* [Source document]:
________________________
There is nothing new or magic about phytochemicals having effects on the human body. If you don’t believe me, go take a walk down the forest. Whenever you see a mushroom, pop it in your mouth! Some will simply make you healthier. Some will make you see all kinds of weird stuff. Some will make you drop dead. In the end, phytochemicals can have very potent effects on the body. Along those lines, I don’t find it surprising that certain phytochemicals are able to reduce hair growth.


#5

1. Patenting phytochemicals

Really? You can’t patent phytochemicals? Go to the link below and type in phytochemical, for instance:

US Patent Office search

Companies like Archer Daniels Midland hold thousands of patents on phytochemicls.

The ADM main page currently has two stories on patents they were awarded for isoflavone compositions. Here’s a link .

They even talk about phytochemicals specifically:

ADM: Phytochemicals

2. Big companies won’t bother doing the research

Now, let’s take your big company example. Johnson & Johnson is doing work on soy isoflavones and hair inhibition right now as you read this. If a product has a legitimate use, I can assure you that big companies will be interested in looking at it.

3. Active ingredients

Big pharmaceuticals are constantly finding the active ingredients in organic compounds. Taking your mushroom example, they can tell you the exact chemical that causes its effect on humans:

Psychogenics:
Psilocybin - (C12 H17 N2 O4 P)

Poisons:
Muscarine, Isoxazole Derivatives (Muscimol, Ibotenic Acid, and relatives), Amanitin (Amatoxins), Gyromitrin, Orellanine

Flavorings:

H3C (CH2)5 C = O
|
CH3

You’ve been hanging out with herbalists too long. There’s a legitimate scientific way to develop, test and market herbal products, and an illegitimate one. One involves isolating active ingredients, testing them under controlled clinical conditions and bringing them to market with claims based on this R&D.

Then there’s the Kalo way.

Consumers should demand proof of claims. There is no scientific proof that Kalo has any permanent or temporary effects on hair growth. Vaniqa works on shaved hair-- why doesn’t Kalo? I’ll tell you why. Because the effect on hair you attribute to Kalo after epilation would probably occur whether you used Kalo or not. Epilation alone often appears to make hair grown come back in finer. However, it has been shown in published studies that this optical illusion is merely a temnporary effect.
________________________
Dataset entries
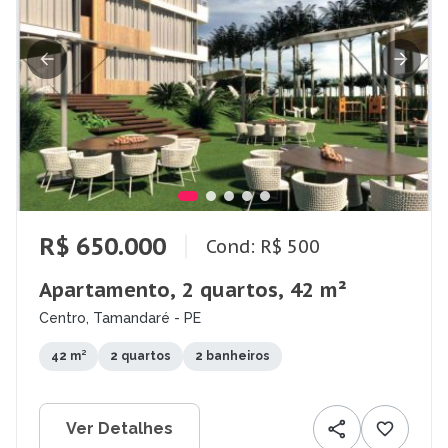
R$ 650.000
Cond: R$ 500
Apartamento, 2 quartos, 42 m²
Centro, Tamandaré - PE
42 m²
2 quartos
2 banheiros
Ver Detalhes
________________________
* [Task to carry out]: Reproduce the full text above on phytochemicals and hair growth, word for word.

* [Result for this task]:
There is nothing new or magic about phytochemicals having effects on the human body. If you don’t believe me, go take a walk down the forest. Whenever you see a mushroom, pop it in your mouth! Some will simply make you healthier. Some will make you see all kinds of weird stuff. Some will make you drop dead. In the end, phytochemicals can have very potent effects on the body. Along those lines, I don’t find it surprising that certain phytochemicals are able to reduce hair growth.


#5

1. Patenting phytochemicals

Really? You can’t patent phytochemicals? Go to the link below and type in phytochemical, for instance:

US Patent Office search

Companies like Archer Daniels Midland hold thousands of patents on phytochemicls.

The ADM main page currently has two stories on patents they were awarded for isoflavone compositions. Here’s a link .

They even talk about phytochemicals specifically:

ADM: Phytochemicals

2. Big companies won’t bother doing the research

Now, let’s take your big company example. Johnson & Johnson is doing work on soy isoflavones and hair inhibition right now as you read this. If a product has a legitimate use, I can assure you that big companies will be interested in looking at it.

3. Active ingredients

Big pharmaceuticals are constantly finding the active ingredients in organic compounds. Taking your mushroom example, they can tell you the exact chemical that causes its effect on humans:

Psychogenics:
Psilocybin - (C12 H17 N2 O4 P)

Poisons:
Muscarine, Isoxazole Derivatives (Muscimol, Ibotenic Acid, and relatives), Amanitin (Amatoxins), Gyromitrin, Orellanine

Flavorings:

H3C (CH2)5 C = O
|
CH3

You’ve been hanging out with herbalists too long. There’s a legitimate scientific way to develop, test and market herbal products, and an illegitimate one. One involves isolating active ingredients, testing them under controlled clinical conditions and bringing them to market with claims based on this R&D.

Then there’s the Kalo way.

Consumers should demand proof of claims. There is no scientific proof that Kalo has any permanent or temporary effects on hair growth. Vaniqa works on shaved hair-- why doesn’t Kalo? I’ll tell you why. Because the effect on hair you attribute to Kalo after epilation would probably occur whether you used Kalo or not. Epilation alone often appears to make hair grown come back in finer. However, it has been shown in published studies that this optical illusion is merely a temnporary effect.